Tidak lama kemudia tepat pukul 17.00 WIB sang istri menemukan kami sedang berdua saja di ruangan kantor itu. Asyeek....jebakan berhasil. Nampak di wajahnya ada kecurigaan tentang kami. Waktupun berlalu, tapi Keling bercerita kalau Sang istri hanya bertanya mengapa berdua dengan nada biasa saja.
"Awesome....aku suka permainan ini." Aku yang memang jahil aslinya, hanya karena mengenal nilai-nilai agama sedikit yang mampu membalut kejahilanku selama ini.
Dua kali jebakan beracun ini berhasil kami lancarkan. Hanya saja jebakan kedua bukan kami berdua, masih ada beberappa teman yang memang belum pulang. Akhirnya jebakan ketiga mulai digencarkan yaitu pesan melalui WA yang sengaja jangan dihapus dan terbaca olehnya. Ahaai...sungguh peran seperti ini baru kali ini aku lakukan sejak menyelesaikan studiku. Aku mulai merayu, memberikan perhatian, dan seolah memang memiliki Keling. Keling tidak menghapus pesan itu dengan tujuan dapat dibaca oleh sang istri tercinta.

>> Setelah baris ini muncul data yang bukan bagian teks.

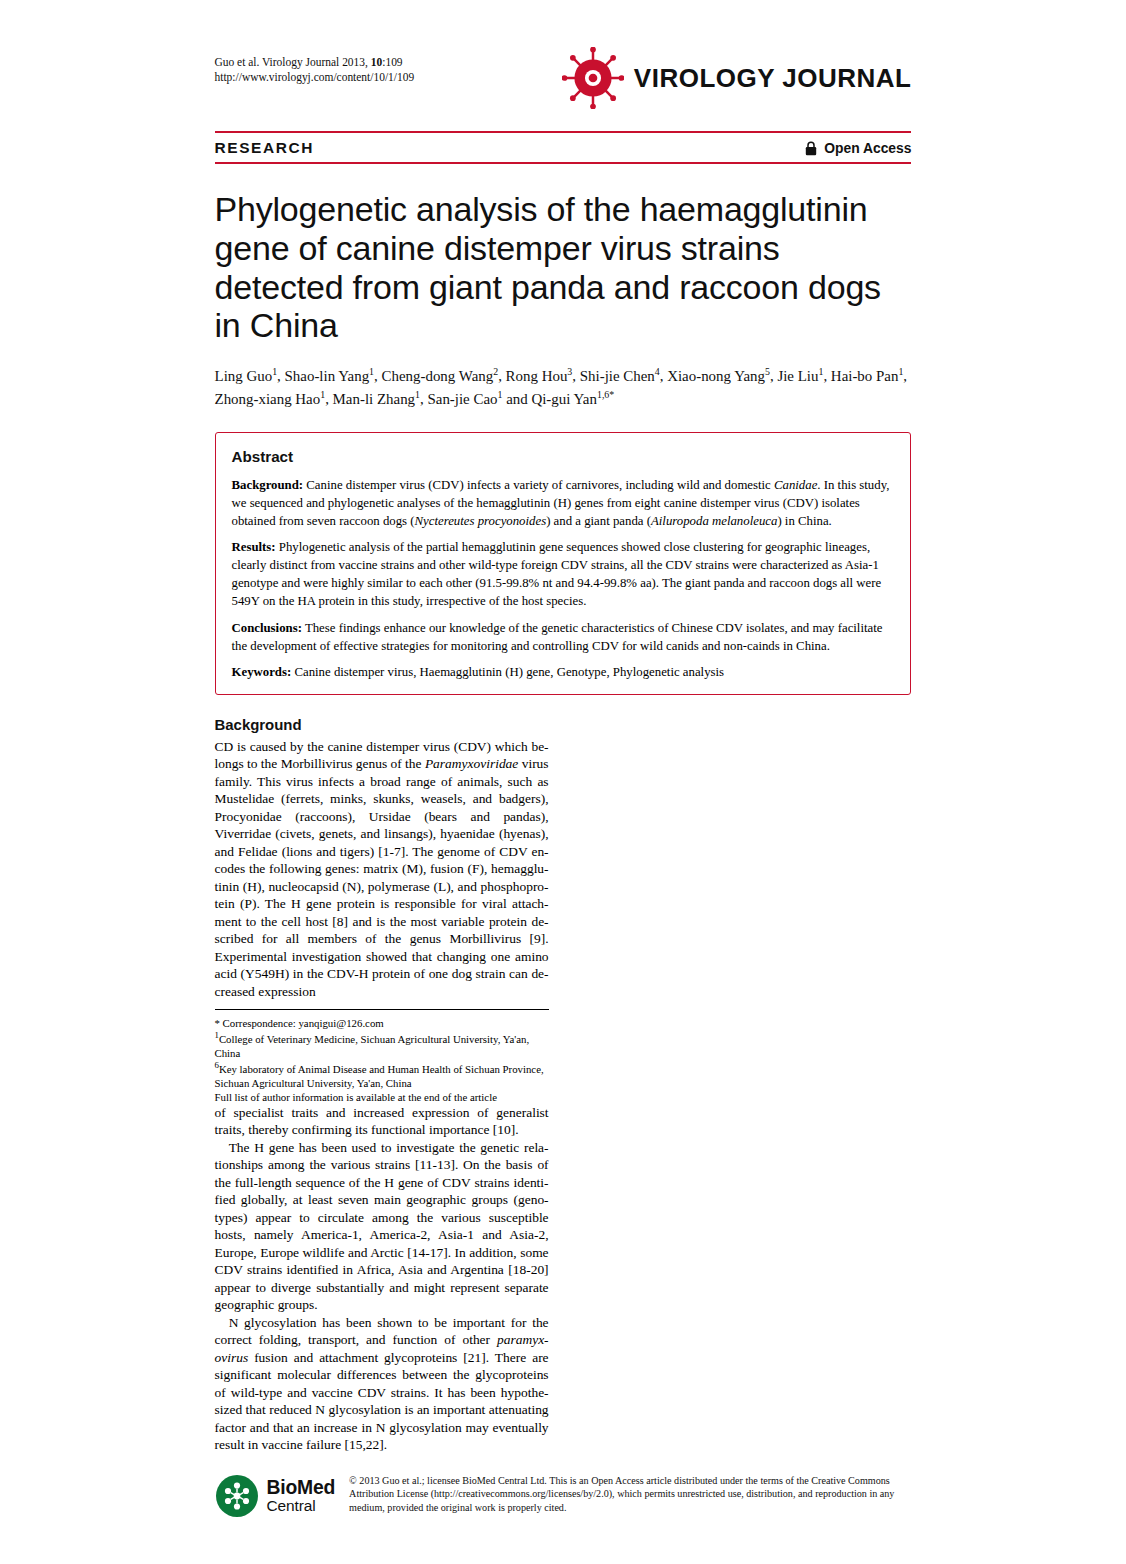Guo et al. Virology Journal 2013, 10:109
http://www.virologyj.com/content/10/1/109
VIROLOGY JOURNAL
RESEARCH
Open Access
Phylogenetic analysis of the haemagglutinin gene of canine distemper virus strains detected from giant panda and raccoon dogs in China
Ling Guo1, Shao-lin Yang1, Cheng-dong Wang2, Rong Hou3, Shi-jie Chen4, Xiao-nong Yang5, Jie Liu1, Hai-bo Pan1, Zhong-xiang Hao1, Man-li Zhang1, San-jie Cao1 and Qi-gui Yan1,6*
Abstract
Background: Canine distemper virus (CDV) infects a variety of carnivores, including wild and domestic Canidae. In this study, we sequenced and phylogenetic analyses of the hemagglutinin (H) genes from eight canine distemper virus (CDV) isolates obtained from seven raccoon dogs (Nyctereutes procyonoides) and a giant panda (Ailuropoda melanoleuca) in China.
Results: Phylogenetic analysis of the partial hemagglutinin gene sequences showed close clustering for geographic lineages, clearly distinct from vaccine strains and other wild-type foreign CDV strains, all the CDV strains were characterized as Asia-1 genotype and were highly similar to each other (91.5-99.8% nt and 94.4-99.8% aa). The giant panda and raccoon dogs all were 549Y on the HA protein in this study, irrespective of the host species.
Conclusions: These findings enhance our knowledge of the genetic characteristics of Chinese CDV isolates, and may facilitate the development of effective strategies for monitoring and controlling CDV for wild canids and non-cainds in China.
Keywords: Canine distemper virus, Haemagglutinin (H) gene, Genotype, Phylogenetic analysis
Background
CD is caused by the canine distemper virus (CDV) which belongs to the Morbillivirus genus of the Paramyxoviridae virus family. This virus infects a broad range of animals, such as Mustelidae (ferrets, minks, skunks, weasels, and badgers), Procyonidae (raccoons), Ursidae (bears and pandas), Viverridae (civets, genets, and linsangs), hyaenidae (hyenas), and Felidae (lions and tigers) [1-7]. The genome of CDV encodes the following genes: matrix (M), fusion (F), hemagglutinin (H), nucleocapsid (N), polymerase (L), and phosphoprotein (P). The H gene protein is responsible for viral attachment to the cell host [8] and is the most variable protein described for all members of the genus Morbillivirus [9]. Experimental investigation showed that changing one amino acid (Y549H) in the CDV-H protein of one dog strain can decreased expression
* Correspondence: yanqigui@126.com
1College of Veterinary Medicine, Sichuan Agricultural University, Ya'an, China
6Key laboratory of Animal Disease and Human Health of Sichuan Province, Sichuan Agricultural University, Ya'an, China
Full list of author information is available at the end of the article
of specialist traits and increased expression of generalist traits, thereby confirming its functional importance [10].
The H gene has been used to investigate the genetic relationships among the various strains [11-13]. On the basis of the full-length sequence of the H gene of CDV strains identified globally, at least seven main geographic groups (genotypes) appear to circulate among the various susceptible hosts, namely America-1, America-2, Asia-1 and Asia-2, Europe, Europe wildlife and Arctic [14-17]. In addition, some CDV strains identified in Africa, Asia and Argentina [18-20] appear to diverge substantially and might represent separate geographic groups.
N glycosylation has been shown to be important for the correct folding, transport, and function of other paramyxovirus fusion and attachment glycoproteins [21]. There are significant molecular differences between the glycoproteins of wild-type and vaccine CDV strains. It has been hypothesized that reduced N glycosylation is an important attenuating factor and that an increase in N glycosylation may eventually result in vaccine failure [15,22].
BioMed Central
© 2013 Guo et al.; licensee BioMed Central Ltd. This is an Open Access article distributed under the terms of the Creative Commons Attribution License (http://creativecommons.org/licenses/by/2.0), which permits unrestricted use, distribution, and reproduction in any medium, provided the original work is properly cited.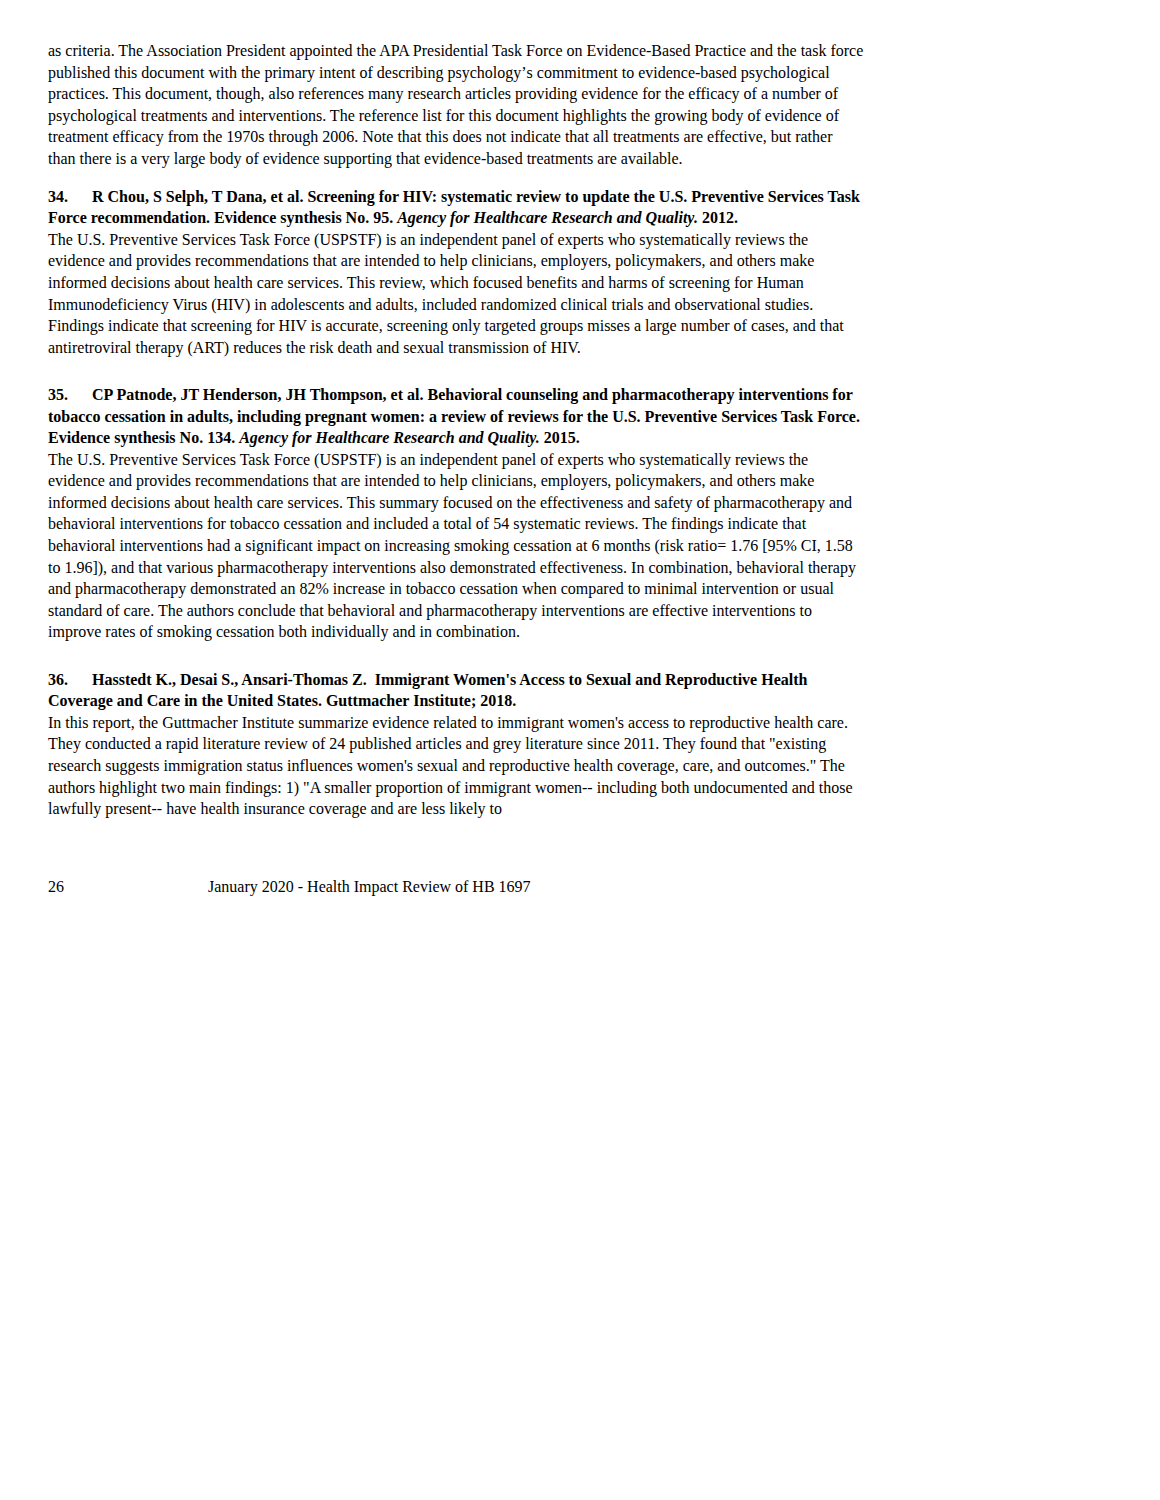as criteria. The Association President appointed the APA Presidential Task Force on Evidence-Based Practice and the task force published this document with the primary intent of describing psychologyʼs commitment to evidence-based psychological practices. This document, though, also references many research articles providing evidence for the efficacy of a number of psychological treatments and interventions. The reference list for this document highlights the growing body of evidence of treatment efficacy from the 1970s through 2006. Note that this does not indicate that all treatments are effective, but rather than there is a very large body of evidence supporting that evidence-based treatments are available.
34. R Chou, S Selph, T Dana, et al. Screening for HIV: systematic review to update the U.S. Preventive Services Task Force recommendation. Evidence synthesis No. 95. Agency for Healthcare Research and Quality. 2012.
The U.S. Preventive Services Task Force (USPSTF) is an independent panel of experts who systematically reviews the evidence and provides recommendations that are intended to help clinicians, employers, policymakers, and others make informed decisions about health care services. This review, which focused benefits and harms of screening for Human Immunodeficiency Virus (HIV) in adolescents and adults, included randomized clinical trials and observational studies. Findings indicate that screening for HIV is accurate, screening only targeted groups misses a large number of cases, and that antiretroviral therapy (ART) reduces the risk death and sexual transmission of HIV.
35. CP Patnode, JT Henderson, JH Thompson, et al. Behavioral counseling and pharmacotherapy interventions for tobacco cessation in adults, including pregnant women: a review of reviews for the U.S. Preventive Services Task Force. Evidence synthesis No. 134. Agency for Healthcare Research and Quality. 2015.
The U.S. Preventive Services Task Force (USPSTF) is an independent panel of experts who systematically reviews the evidence and provides recommendations that are intended to help clinicians, employers, policymakers, and others make informed decisions about health care services. This summary focused on the effectiveness and safety of pharmacotherapy and behavioral interventions for tobacco cessation and included a total of 54 systematic reviews. The findings indicate that behavioral interventions had a significant impact on increasing smoking cessation at 6 months (risk ratio= 1.76 [95% CI, 1.58 to 1.96]), and that various pharmacotherapy interventions also demonstrated effectiveness. In combination, behavioral therapy and pharmacotherapy demonstrated an 82% increase in tobacco cessation when compared to minimal intervention or usual standard of care. The authors conclude that behavioral and pharmacotherapy interventions are effective interventions to improve rates of smoking cessation both individually and in combination.
36. Hasstedt K., Desai S., Ansari-Thomas Z. Immigrant Women's Access to Sexual and Reproductive Health Coverage and Care in the United States. Guttmacher Institute; 2018.
In this report, the Guttmacher Institute summarize evidence related to immigrant women's access to reproductive health care. They conducted a rapid literature review of 24 published articles and grey literature since 2011. They found that "existing research suggests immigration status influences women's sexual and reproductive health coverage, care, and outcomes." The authors highlight two main findings: 1) "A smaller proportion of immigrant women-- including both undocumented and those lawfully present-- have health insurance coverage and are less likely to
26 January 2020 - Health Impact Review of HB 1697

Akhirnya...........capaian demi capaian rencana Keling berhasil....... Keling bahagia karena di dalam hati istrinya masih ada cemburu dan cinta buat Keling.
Lalu bagaimana nasib aku? Setelah sandiwara ini?
Desas-desus terus berhembus dan aku dilabrak habis-habisan oleh istrinya Keling. Ini yang sudah aku siapkan sejak awal bahwa lilin memang menerangi alam sekitar, namun ia membakar dirinya sendiri demi menerangi orang lain. Demi melihat kebahagiaan orang lain. Luluh lantak nasib Rere tidak ia pedulikan demi melihat teman-temannya berbahagia dan sukses.
Tak jarang hancur lebur akan ditemuinya demi sahabat. Arti berbuat baik bukan begitu kata temanku.
"Terlalu baik akan dimanfaatkan orang lain. Aku sudah menduga dari dahulu, kamu dimanfaatkannya. Dia itu terkenal licik dan mendekati orang kalau ada benefitnya. Lihatlah setelah ia bahagia apakah ia memikirkanmu, Re? Akibat dari rencananya." Ria yang selalu tidak tega melihatku, setelah aku menceritakan kisah ini. Ria sahabat karibku yang juga sering aku bantu dalam menyelematkan keutuhan keluarganya. Aku akan bahagia kalau di sekitarku bahagia.
Tinggalah aku yang menikmati luka dicerca dan dicaci oleh istrinya, serta sahabat-sahabat yang tidak memahami posisiku. Aku terus diinjak-injak, harga diriku habis dan luluh lantak akibat resiko kepedulianku terhadap teman. Aku dikucilkan dil lingkunganku. Sementara Keling sudah berpindah tugas, dan bahagia bersamanya.
Aku malu sebenarnya, tapi aku nikmati saja, semoga tidak lama dan aku pasti bisa. Lontaran kata kasar melalui telpon dari istrinya Keling, tak dapat dihapus hingga kini. Kata-kata yang menorehkan luka di lubuk hati yang terdalam. Mengangah tak pula segera mengering.
Semoga kutemukan obat luka ini, secepatnya. Inilah perbedaan sekolah dengan hidup di masyarakat. Kalau di sekolah, belajar dahulu baru diuji. Nah kalau di masyarakat diuji dahulu baru belajar. That's it?